**Directives:**
(a) Using the passage on the Gambia national football team, answer these questions:
(i) On what date did the team play its first ever game?
(ii) Which side did the team face in its first match against a full European side?
(iii) What was the score of the team's biggest ever victory in international competition, and who was the opponent?
(b) Name every opponent that the passage on the Gambia national football team reports the team losing a match to.
(c) Extend the passage on the Gambia national football team by writing what follows its final sentence.

**Document excerpt:**
* START *
The Gambia national football team represents The Gambia in men's international football and is controlled by the Gambia Football Federation. Until 1965, the team and the country were known as British Gambia. The team has never qualified for the World Cup. In 2021, Gambia qualified for the Africa Cup of Nations finals for the first time in history. The team represents both FIFA and Confederation of African Football (CAF).

History
Under the name British Gambia, the team played their first ever game on 9 February 1953 against Sierra Leone, winning 2–1 at home in a friendly. In April 1963, the team entered the L'Amitié tournament in Senegal, a competition mainly for French-speaking nations. They were drawn in a group with France's amateur team, the Upper Volta (now Burkina Faso) and Gabon. Their first match was lost 5–1 to the French amateurs on 11 April. The Gambia drew 2–2 with the Upper Volta on 13 April, and had the same result the very next day versus Gabon. The Gambia did not advance to the next round.

After the tournament in Senegal, the Gambia did not play another match until 16 November 1968, when they travelled to Sierra Leone to play its team in a friendly and lost 2–1. They played again in Sierra Leone in The Gambia's next match on 24 April 1971, and the hosts won 3–1. On 2 May 1971, The Gambia travelled to Guinea for a friendly and lost 4–2. On 14 May 1972, The Gambia returned to Guinea for their first African Games qualifier and lost 8–0 and were knocked out.

In 1975, the Gambia entered its first qualification campaign for the 1976 Summer Olympics in Canada. They were drawn in a qualifier against Guinea, and lost the first leg 1–0 at home on 27 April 1975. The second leg was lost 6–0 in Guinea on 1 June as Guinea advanced 7–0 on aggregate.

In August of that same year, the Gambia entered their first qualification for the African Cup of Nations, with the aim of reaching the 1976 finals in Ethiopia. They were drawn in a two-legged qualifier against Morocco and lost the first leg 3–0 away on 10 August. They lost by the same score in their home leg on 24 August and Morocco advanced 6–0 on aggregate.

After the qualification campaign for the 1976 finals, The Gambia played their first match against a full European side, losing a home friendly 4–1 to Denmark on 30 January 1977.

On 12 October 2002, the team got their biggest ever victory in international competition, a 6–0 victory against Lesotho.
* END *
**Given entries:**
* START *
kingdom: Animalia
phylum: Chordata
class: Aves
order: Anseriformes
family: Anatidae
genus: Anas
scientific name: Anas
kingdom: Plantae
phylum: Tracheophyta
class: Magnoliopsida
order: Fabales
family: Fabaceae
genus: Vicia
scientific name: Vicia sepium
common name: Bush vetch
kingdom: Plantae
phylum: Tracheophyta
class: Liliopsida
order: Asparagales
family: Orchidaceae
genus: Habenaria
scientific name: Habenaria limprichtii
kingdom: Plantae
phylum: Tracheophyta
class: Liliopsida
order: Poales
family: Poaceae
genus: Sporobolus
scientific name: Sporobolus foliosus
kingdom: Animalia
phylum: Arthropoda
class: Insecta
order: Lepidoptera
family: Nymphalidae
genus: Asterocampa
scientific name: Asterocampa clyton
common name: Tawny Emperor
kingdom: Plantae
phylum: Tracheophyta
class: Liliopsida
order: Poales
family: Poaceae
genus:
* END *
**Task-by-task answers:**
(a)
(i) 9 February 1953
(ii) Denmark
(iii) 6–0, against Lesotho

(b)
- France's amateur team
- Sierra Leone
- Guinea
- Morocco
- Denmark

(c)
In May 2014, the Gambia was banned from all CAF competitions for two years after deliberately falsifying players' ages.

The nation's fortunes improved in qualification for the 2019 Africa Cup of Nations. Although they failed to qualify, they took it to the final round of games, including drawing twice with African giants Algeria.

On 13 November, in their first Group D match of 2021 Africa Cup of Nations qualification, Gambia defeated Angola 1–3 in Luanda. This was the Scorpions' first away win in an AFCON or FIFA World Cup qualifier ever, at their 40th attempt. An impressive campaign saw them qualify for their first ever major tournament that year. As the lowest-ranked team in the 2021 Africa Cup of Nations, the Gambia defied the odds by defeating favourites Tunisia in the group stage, finishing unbeaten in 2nd place in the group. A further win against Guinea in the Round of 16 saw them reach the quarter-finals at their first attempt, eventually going out to tournament hosts Cameroon.

Home stadium

Independence Stadium is a multi-purpose stadium in Bakau, Gambia. It is currently used mostly for football matches, although it is also used for music concerts, political events, trade fairs and national celebrations. The stadium holds 30,000 people.

Recent schedule and results

The following is a list of match results from the previous 12 months, as well as any future matches that have been scheduled.

2022

2023

Coaching staff
In July 2018, former Togo and Zimbabwe coach Tom Saintfiet, was appointed as head coach. Saintfiet took over from former international Sang Ndong who is now technical director of the Gambia Football Federation (GFF) following the end of his contract in January.

Coaching history

  Hans Heiniger (1987–1992)
  Sang Ndong (1994–2003)
  Antoine Hey (2006–2007)
  José Martínez (2007–2008)
  Paul Put (2008–2011)
  Peter Bonu Johnson (2011–2012)
  Luciano Mancini (2012–2013)
  Peter Bonu Johnson (2013–2015)
   Raoul Savoy (2015)
  Sang Ndong (2016–2018)
  Tom Saintfiet (2018–present)

Players

Current squad
The following players were called up for the 2023 AFCON qualification matches against Mali on 24 and 28 March 2023.

Caps and goals correct as of 20 November 2022, after the match against .

Recent call ups

The following players have also been called up to the Gambia squad within the last twelve months.

WD Player withdrew from the squad due to non-injury issue.
INJ Player withdrew from the squad due to an injury.
PRE Preliminary squad.
RET Player has retired from international football.
SUS Suspended from the national team.

Records 

Players in bold are still active with Gambia.

Most appearances

Top goalscorer

Competitive record

FIFA World Cup

Africa Cup of Nations

Honours
Amilcar Cabral Cup :
Runners-up (3)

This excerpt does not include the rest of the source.